Spatial range expansions, where populations grow and spread to new territory, are a ubiquitous biological process, from invasive plant species to ancient human migration. Typically, these expansions can be classed as either ‘pulled,’ where the expansion is led by individuals at the perimeter of the population, or ‘pushed,’ where cooperation between individuals drives the expansion more from within. 

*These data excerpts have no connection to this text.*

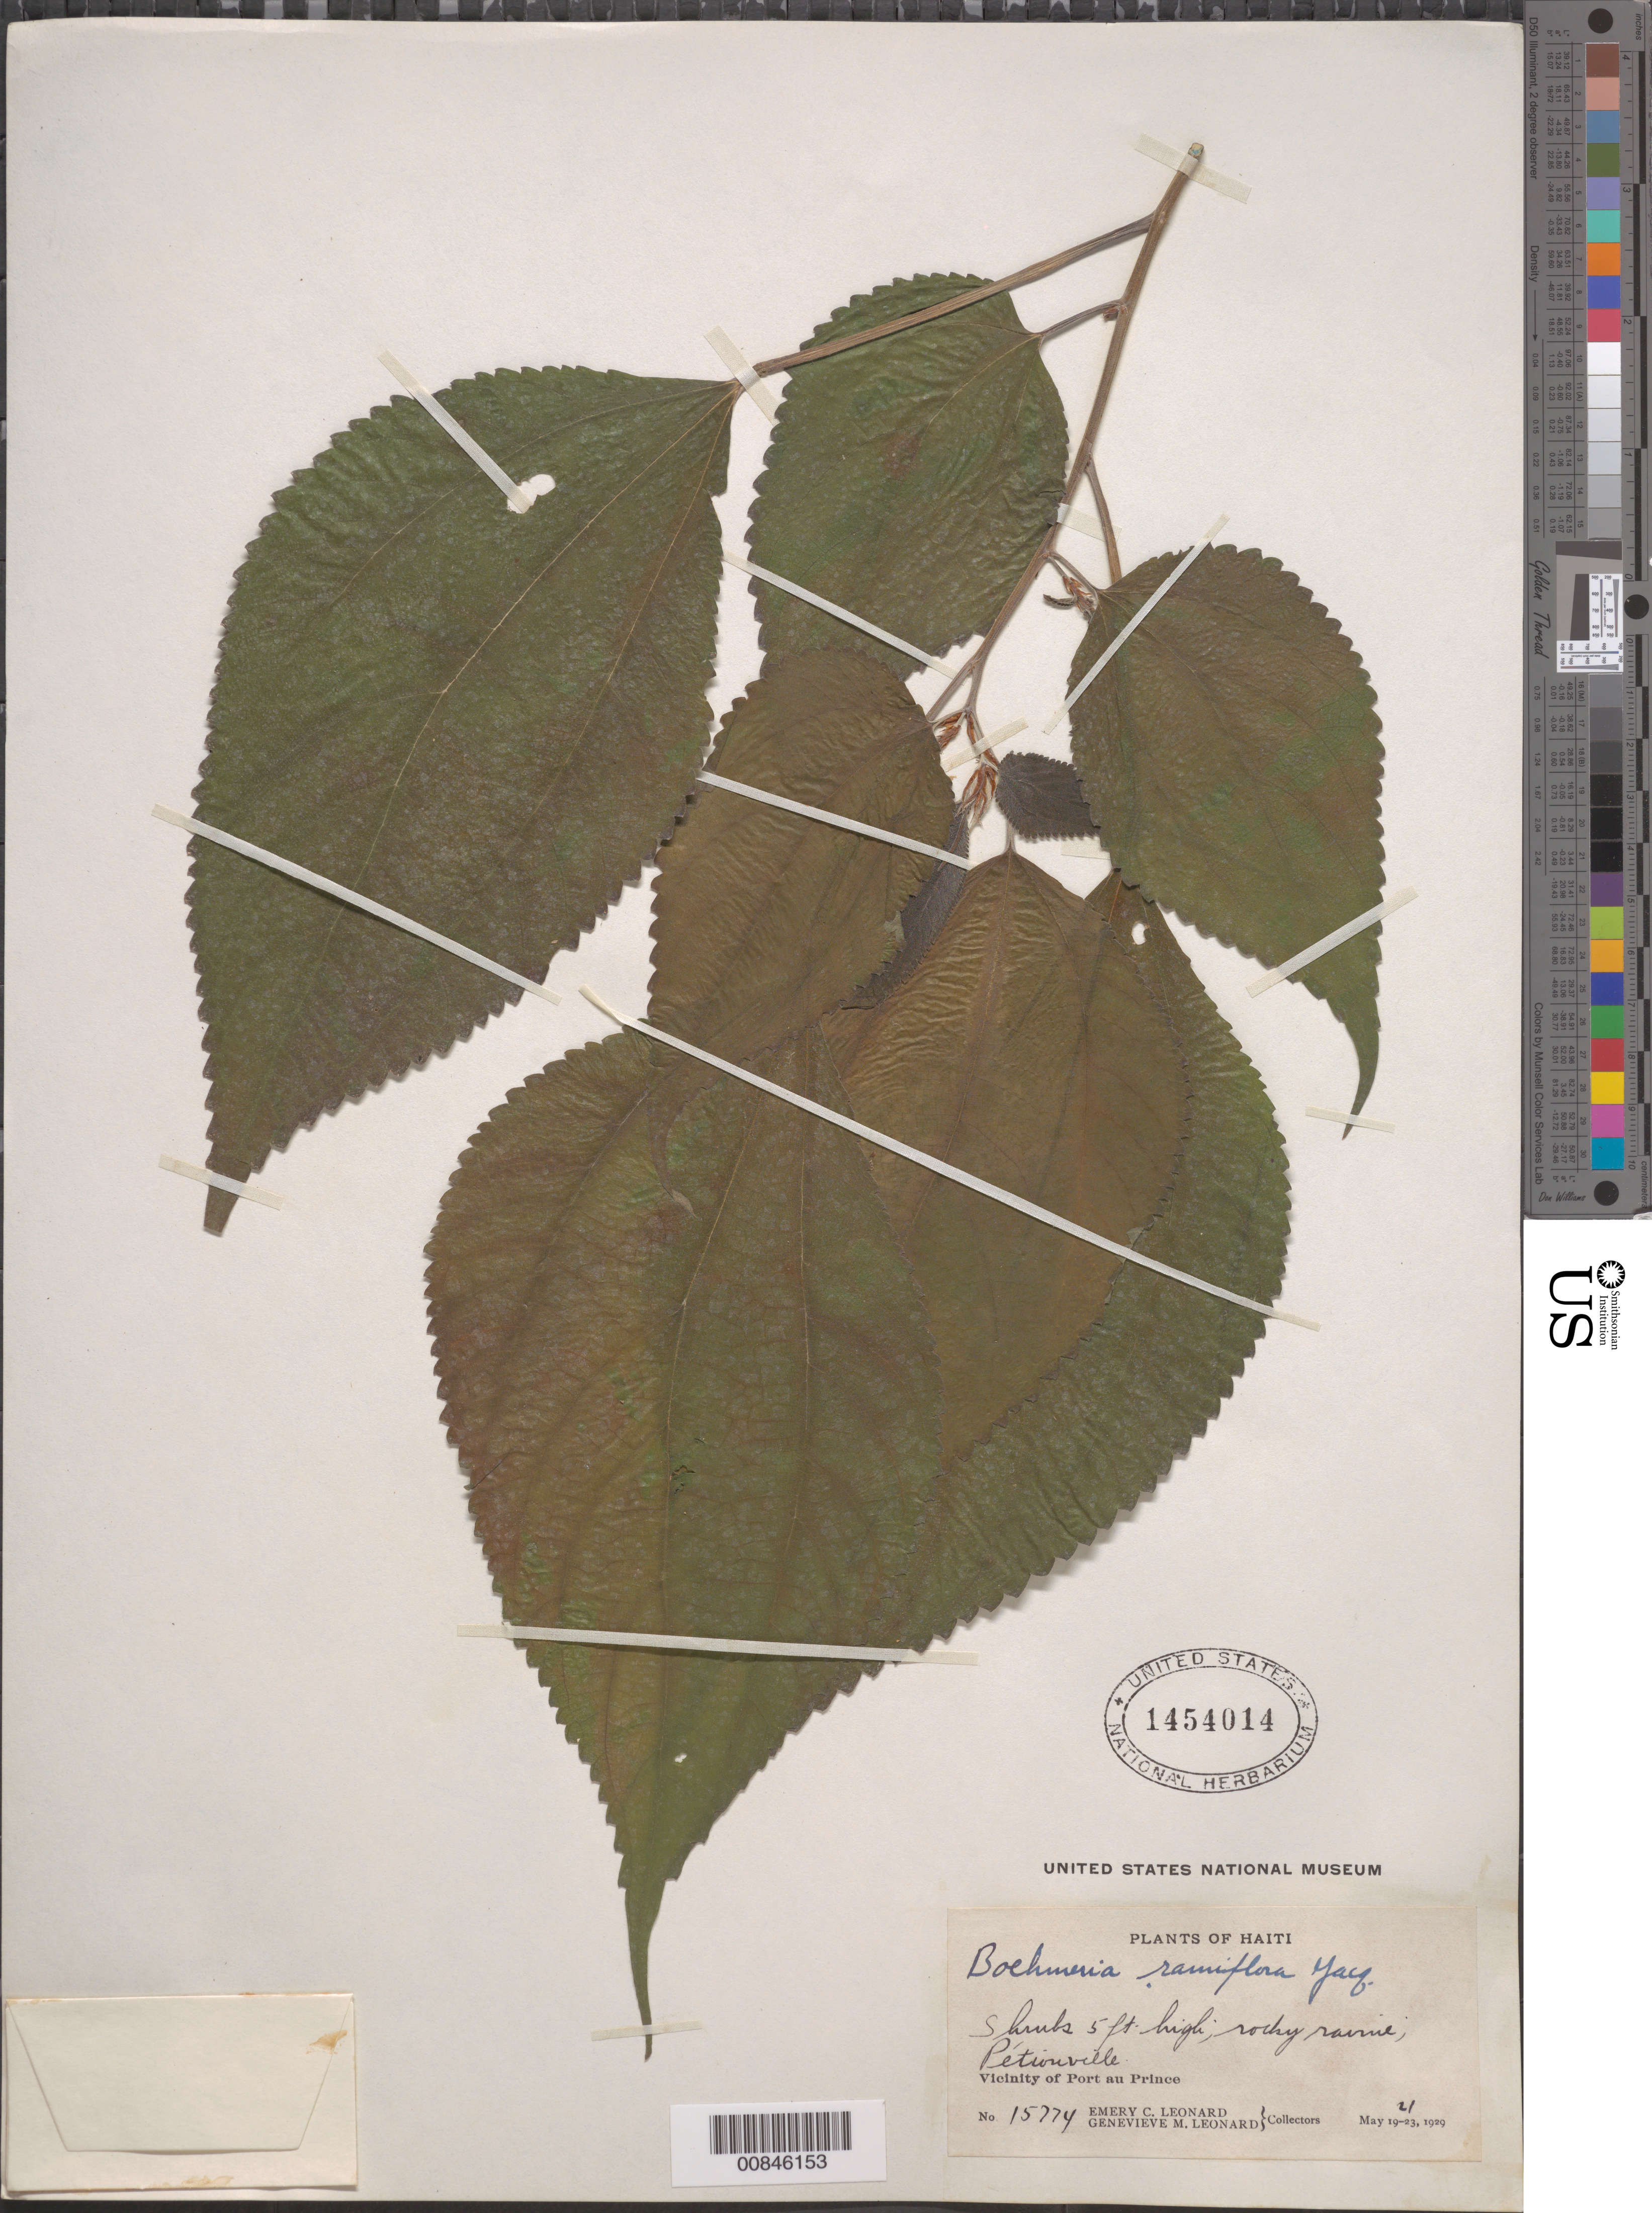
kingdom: Plantae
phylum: Tracheophyta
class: Magnoliopsida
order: Rosales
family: Urticaceae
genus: Boehmeria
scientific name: Boehmeria ramiflora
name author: Jacq.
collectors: E. C. Leonard & G. M. Leonard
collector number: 15774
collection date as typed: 21 May 1929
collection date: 1929-05-21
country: Haiti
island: Hispaniola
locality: Vicinity of Port-au-Prince. Pétionville.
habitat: Rocky ravine.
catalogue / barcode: US 1454014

Michael Hunter, first author of the study, explains that: “Using a model ecosystem of phage T7 and its bacterial host E. coli, we show with a combination of experiments and simulations for the first time, that viral expansions can transition from pulled to pushed, even though no cooperation between viral particles exists.” Authors observed that the transition spontaneously emerges from the interplay between viral dispersal and infection dynamic: viral dispersal depends on the host density, which, in turn, is continuously modified by the virus as the expansion advances. With these results the team uncovered two independent physical mechanisms that contribute to this interplay: one is linked to the steric interactions between virus and host in crowded environments; the second is linked to the viral incubation time, during which the virus is trapped inside the host unable to diffuse.

"Our results point to the phage-bacteria system as a highly controllable platform to experimentally investigate the dynamics of expanding populations with density-dependent dispersal, with applications both in eco-evolutionary dynamics and in the study of pattern formation", says Diana Fusco, last author of the paper. Also, beyond phages, our findings suggest that expanding viral populations retain genetic diversity much longer than previously thought, suggesting that they can easily adapt to changes in the environment.




Graphical abstract: As the viral expansion proceeds, infected cells lyse (plaque formation, top), which inevitably generates a non-uniform bacterial density profile where susceptible host is depleted in the bulk of the viral expansion (red triangle, left side). This heterogeneity in host density facilitates viral dispersal in the bulk, as cells hinder viral diffusion, allowing the viruses in the back of the expansion to catch up with those at the front (pushed wave.















Video: Bacterial colony (left) cleared by phage. Total time 24h.













Reference: Michael Hunter, Nikhil Krishnan, Tongfei Liu, Wolfram Möbius, and Diana Fusco. “Virus-Host Interactions Shape Viral Dispersal Giving Rise to Distinct Classes of Traveling Waves in Spatial Expansions”. Phys. Rev. X 11, 021066 (2021).